Stored records
········

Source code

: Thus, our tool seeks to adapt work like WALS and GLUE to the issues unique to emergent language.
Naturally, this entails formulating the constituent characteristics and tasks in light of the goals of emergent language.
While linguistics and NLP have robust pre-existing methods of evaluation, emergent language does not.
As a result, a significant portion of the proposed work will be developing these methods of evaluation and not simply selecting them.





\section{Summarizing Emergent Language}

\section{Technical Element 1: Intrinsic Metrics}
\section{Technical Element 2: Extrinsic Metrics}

········

> **ABOUT THIS EXERCISE**
The word to look for is "evaluation"; copy out every line of the entries that holds it.

> **RESULT FOR THIS EXERCISE**
While linguistics and NLP have robust pre-existing methods of evaluation, emergent language does not.
As a result, a significant portion of the proposed work will be developing these methods of evaluation and not simply selecting them.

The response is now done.